ART drugs reduce the viral load, so the patients are much less susceptible to infection and the bonus is that they are also less infective. The down side of all this is that people, knowing that HIV is less of a threat may not be so enthusiastic to change their risky behaviour.

Two cases that did have bowel obstruction.

These cases caused me a considerable amount of worry and demonstrate some of the additional problems associated with managing these sorts of cases in Africa. The first and probably the most important is that in almost all cases they have greatly delayed coming to hospital often because they initially try traditional treatments including “scarification”.

The first case was a 40+-year-old man who had extensive necrosis of the bowel, ileum to colon caused by a simple adhesion. As he was very ill I removed the dead bowel





and did an ileostomy. He then developed an extensive abscess in his pelvis and it was clear that he would not be able to manage his high output ileostomy/bag at home made worse by poor supply of appliances. A week after the 1st op we re-operated closed his bag and drained his abscess. He is now doing well but if he has any further complications he is unlikely to survive.

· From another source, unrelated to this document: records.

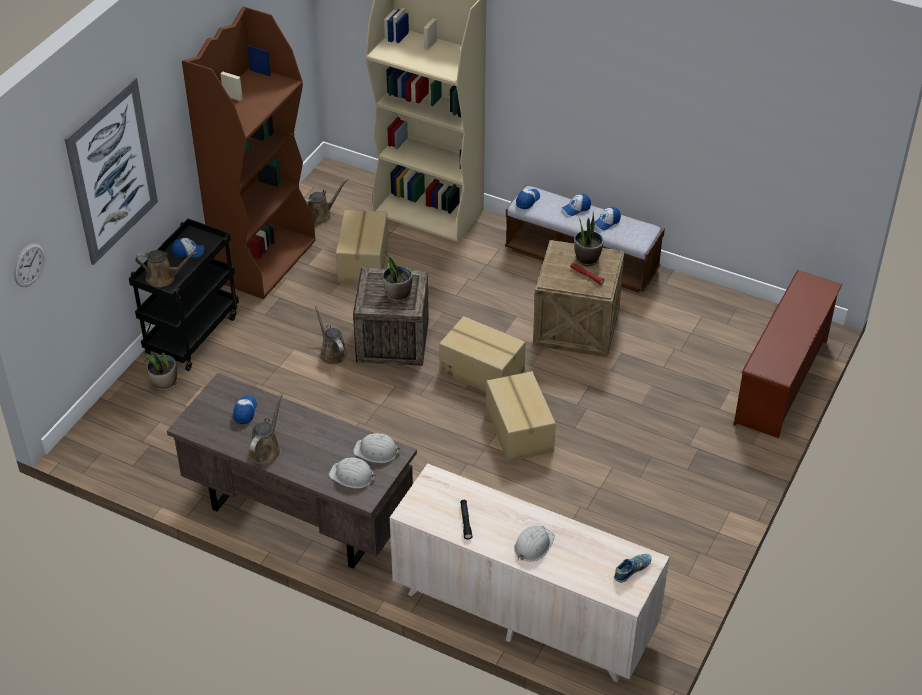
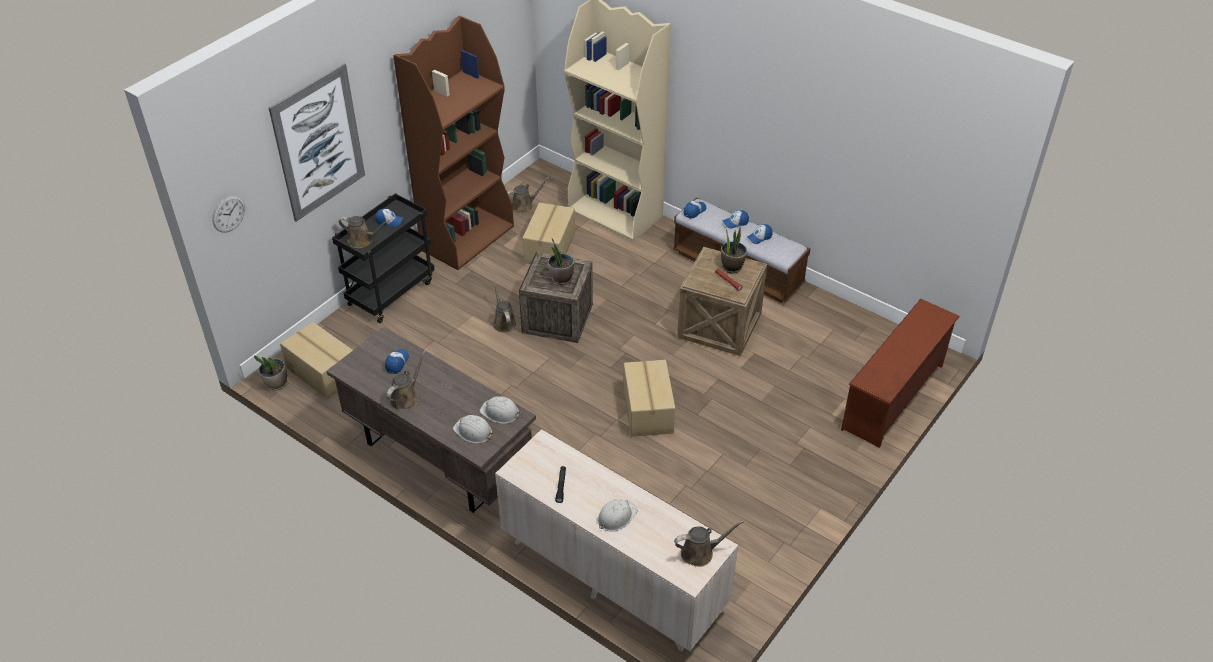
camera: 10 degrees right, 0 degrees up
potted plant [144,352,177,390] -> potted plant moved to [254,355,288,390]
cardboard box [439,316,526,392] -> cardboard box moved to [280,322,353,399]
shoe [614,554,651,583] -> brown watering can [674,521,744,567]

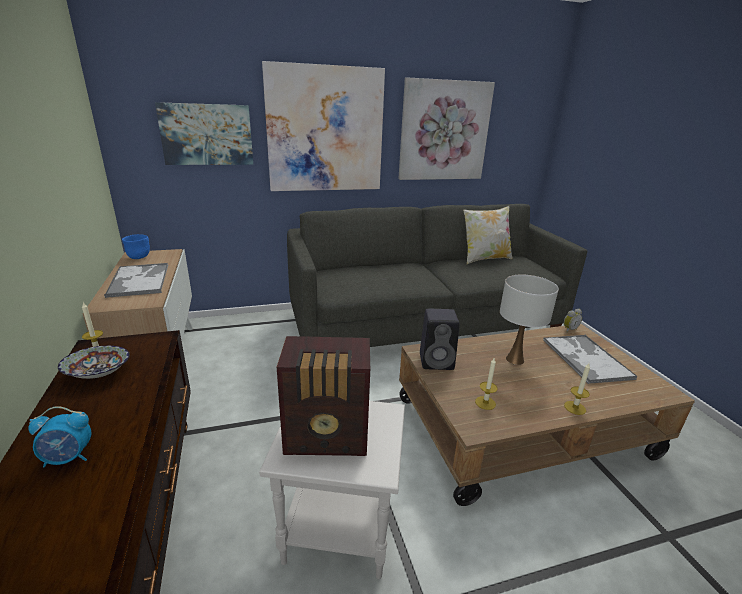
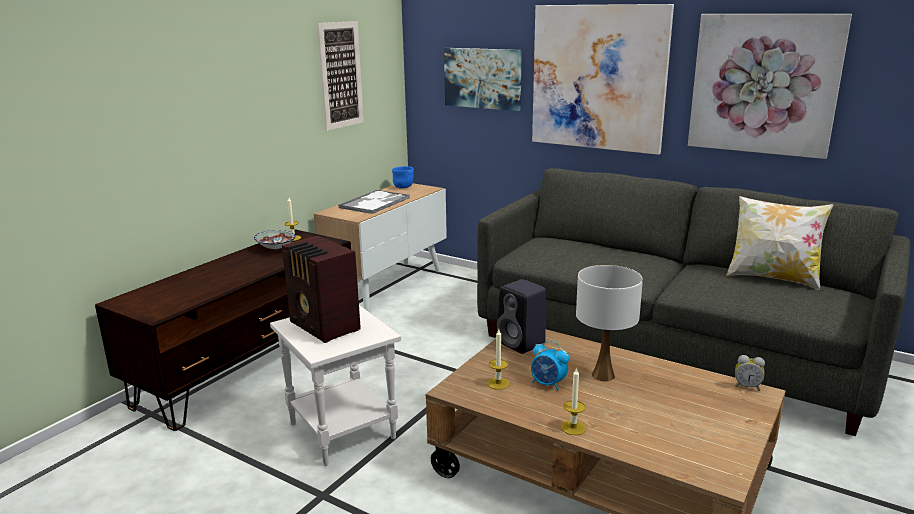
camera: 50 degrees right, 5 degrees down
alarm clock [28,406,92,467] -> alarm clock moved to [531,341,569,391]
tray [543,335,637,384] -> none
none -> picture [317,21,364,131]

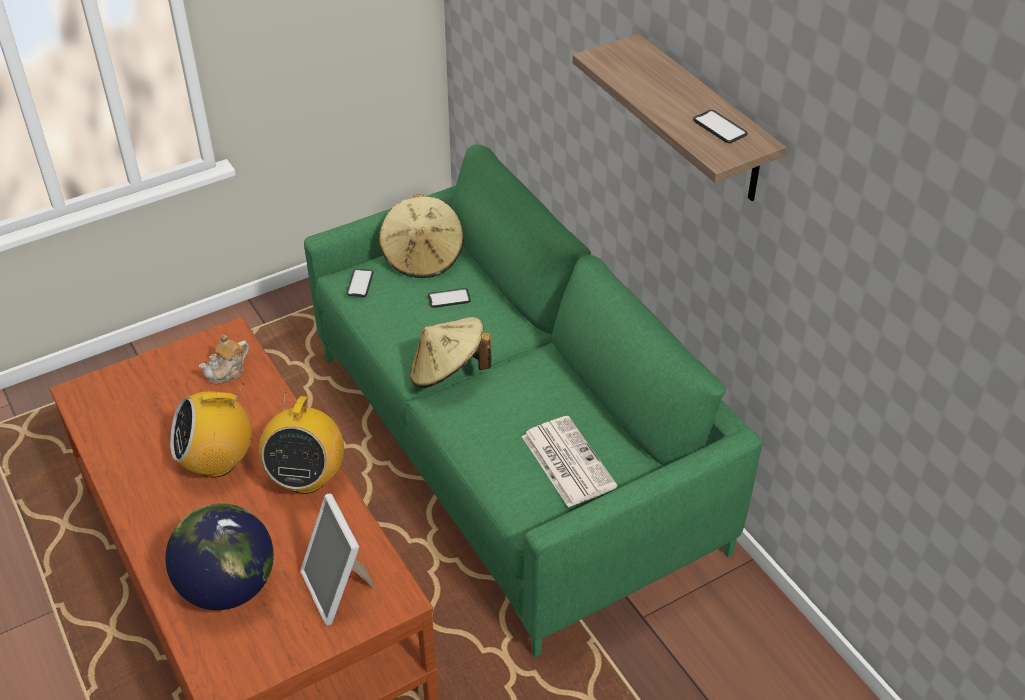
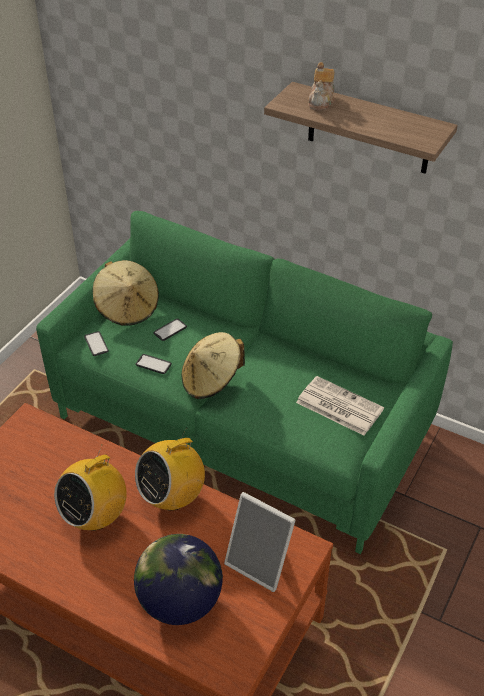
camera: 30 degrees left, 0 degrees up
teapot [199,334,249,385] -> teapot moved to [308,62,335,110]
radio [259,392,344,494] -> radio turned 75 degrees clockwise [135,427,205,511]
phone [693,110,748,143] -> phone moved to [136,354,172,374]

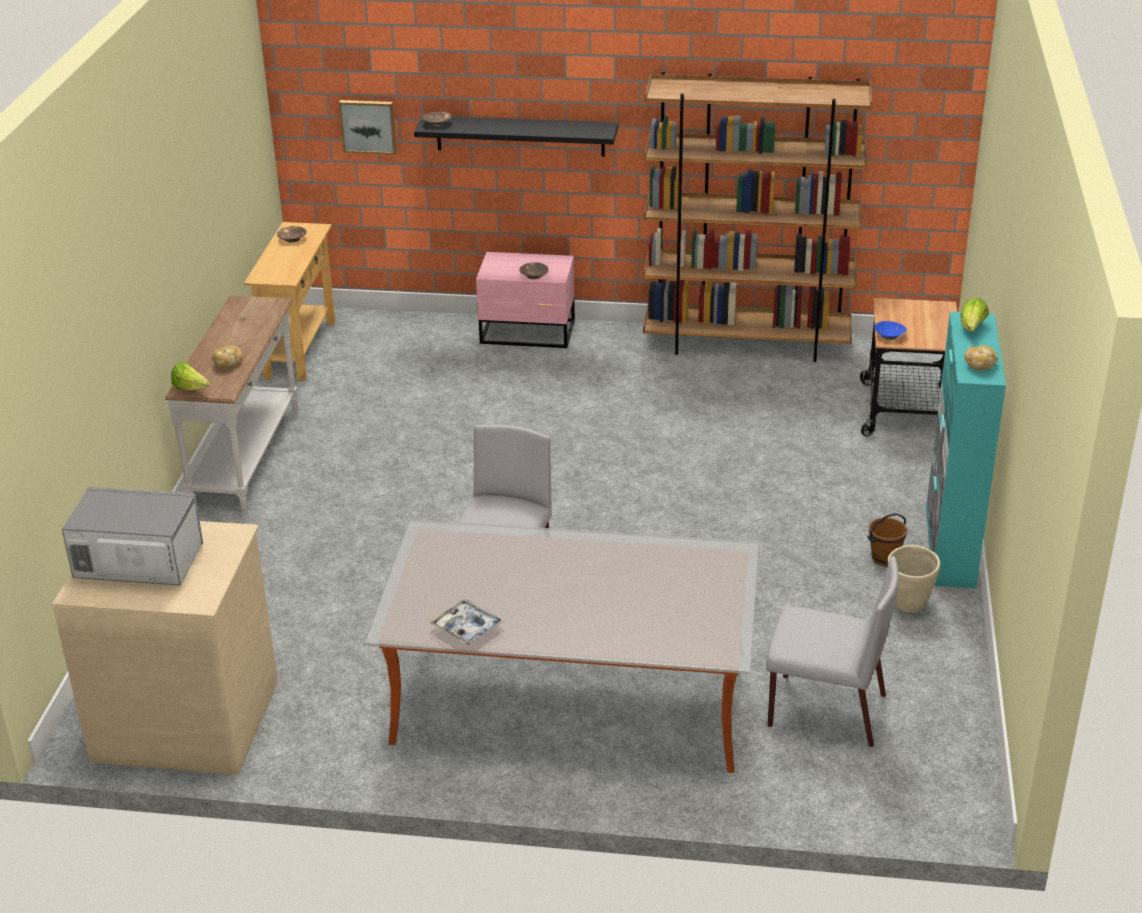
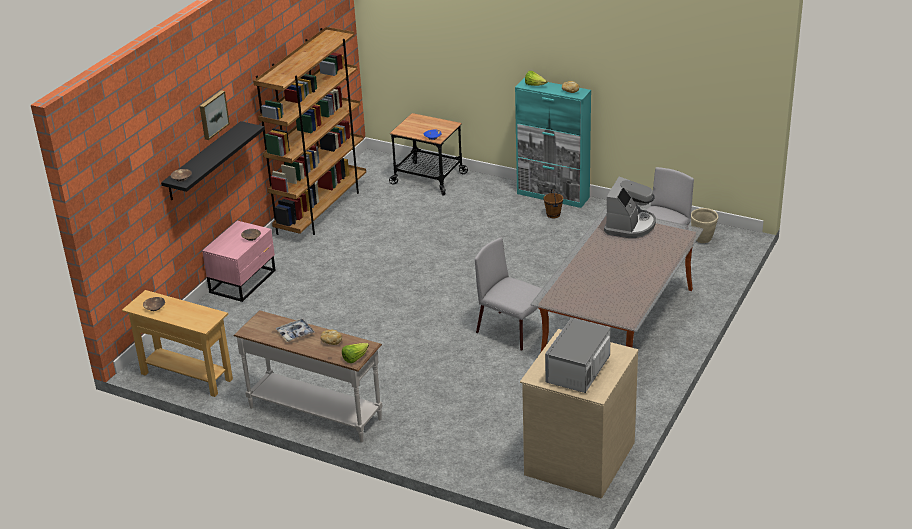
camera: 70 degrees left, 0 degrees up
picture [339,100,397,155] -> picture moved to [200,90,230,140]
tray [428,599,505,646] -> tray moved to [275,318,315,342]
beige planter [888,545,940,613] -> beige planter moved to [691,208,718,243]
none -> coffee machine [604,177,656,238]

The second was an old lady who looked older than her years with necrosis of her bowel from a simple femoral hernia, which had been left too long.




She recovered very quickly was drinking the next day and in spite of being fully mobile, sitting under the tree outside the ward, disconnected from all her tubes remained very miserable. It was only after a few days I realized she wasn’t eating because her bowels hadn’t worked. After some laxatives, with a result she began to eat, was much happier and could have gone home but was then lodged on the ward for a further 4 days waiting for her son to pick her up from her remote village.






I last saw her looking very happy sitting on the dusty ground at the side of the road outside the hospital with her daughter waiting for her transport: 10 days post operatively, so much for enhanced recovery programmes and Henri Kehlett.